**Stored dataset items:**

━━━━━━━━━━━━━━━━━━━━━━━━━━━━━━

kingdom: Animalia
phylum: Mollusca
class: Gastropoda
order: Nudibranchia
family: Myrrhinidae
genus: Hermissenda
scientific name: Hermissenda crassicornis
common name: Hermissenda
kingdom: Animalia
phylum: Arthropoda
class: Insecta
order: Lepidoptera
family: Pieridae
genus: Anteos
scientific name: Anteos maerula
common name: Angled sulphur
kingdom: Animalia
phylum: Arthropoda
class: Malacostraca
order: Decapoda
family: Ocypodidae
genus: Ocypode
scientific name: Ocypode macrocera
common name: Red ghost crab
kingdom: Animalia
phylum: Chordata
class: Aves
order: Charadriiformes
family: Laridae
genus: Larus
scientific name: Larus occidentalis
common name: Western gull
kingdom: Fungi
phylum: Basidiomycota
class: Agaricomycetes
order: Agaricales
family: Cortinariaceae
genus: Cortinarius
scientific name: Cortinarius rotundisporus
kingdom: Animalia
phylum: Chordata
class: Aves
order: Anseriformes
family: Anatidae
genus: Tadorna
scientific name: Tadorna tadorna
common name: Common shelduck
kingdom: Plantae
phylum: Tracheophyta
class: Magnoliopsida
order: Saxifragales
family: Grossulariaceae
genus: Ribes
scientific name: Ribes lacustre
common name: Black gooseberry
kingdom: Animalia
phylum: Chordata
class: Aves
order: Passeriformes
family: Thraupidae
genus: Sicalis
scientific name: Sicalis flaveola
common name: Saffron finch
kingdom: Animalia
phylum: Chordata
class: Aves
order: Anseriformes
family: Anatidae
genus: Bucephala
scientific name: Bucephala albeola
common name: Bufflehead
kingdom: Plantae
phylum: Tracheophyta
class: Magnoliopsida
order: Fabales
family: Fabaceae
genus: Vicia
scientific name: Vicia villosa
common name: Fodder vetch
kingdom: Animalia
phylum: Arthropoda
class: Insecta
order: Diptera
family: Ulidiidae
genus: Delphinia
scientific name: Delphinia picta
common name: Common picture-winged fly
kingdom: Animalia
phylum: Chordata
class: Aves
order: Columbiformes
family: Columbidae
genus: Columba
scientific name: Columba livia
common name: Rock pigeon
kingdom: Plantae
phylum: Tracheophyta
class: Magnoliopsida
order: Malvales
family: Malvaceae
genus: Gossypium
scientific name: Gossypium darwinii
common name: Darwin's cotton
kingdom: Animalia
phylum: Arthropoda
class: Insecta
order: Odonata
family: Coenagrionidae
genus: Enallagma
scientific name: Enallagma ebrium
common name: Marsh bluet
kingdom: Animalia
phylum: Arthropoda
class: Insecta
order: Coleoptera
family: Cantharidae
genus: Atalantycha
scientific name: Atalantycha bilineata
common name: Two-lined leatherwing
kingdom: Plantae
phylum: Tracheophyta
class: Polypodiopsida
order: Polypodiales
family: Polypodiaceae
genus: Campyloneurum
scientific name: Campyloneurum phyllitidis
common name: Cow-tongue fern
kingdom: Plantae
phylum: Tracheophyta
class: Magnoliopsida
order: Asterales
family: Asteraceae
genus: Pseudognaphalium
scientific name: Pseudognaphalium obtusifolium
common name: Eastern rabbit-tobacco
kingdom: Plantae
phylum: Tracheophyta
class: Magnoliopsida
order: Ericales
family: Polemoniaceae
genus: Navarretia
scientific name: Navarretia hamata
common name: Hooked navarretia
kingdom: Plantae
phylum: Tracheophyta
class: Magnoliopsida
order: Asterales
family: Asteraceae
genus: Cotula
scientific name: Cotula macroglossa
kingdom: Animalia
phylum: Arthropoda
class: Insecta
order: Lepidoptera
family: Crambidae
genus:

━━━━━━━━━━━━━━━━━━━━━━━━━━━━━━

**GOAL:**
Please reproduce the lines of the data above word for word, starting at the line that contains "scientific name: Hermissenda crassicornis" and ending at the line that contains "genus: Tadorna", including both of those lines.

**RESPONSE TO THIS EXERCISE:**
scientific name: Hermissenda crassicornis
common name: Hermissenda
kingdom: Animalia
phylum: Arthropoda
class: Insecta
order: Lepidoptera
family: Pieridae
genus: Anteos
scientific name: Anteos maerula
common name: Angled sulphur
kingdom: Animalia
phylum: Arthropoda
class: Malacostraca
order: Decapoda
family: Ocypodidae
genus: Ocypode
scientific name: Ocypode macrocera
common name: Red ghost crab
kingdom: Animalia
phylum: Chordata
class: Aves
order: Charadriiformes
family: Laridae
genus: Larus
scientific name: Larus occidentalis
common name: Western gull
kingdom: Fungi
phylum: Basidiomycota
class: Agaricomycetes
order: Agaricales
family: Cortinariaceae
genus: Cortinarius
scientific name: Cortinarius rotundisporus
kingdom: Animalia
phylum: Chordata
class: Aves
order: Anseriformes
family: Anatidae
genus: Tadorna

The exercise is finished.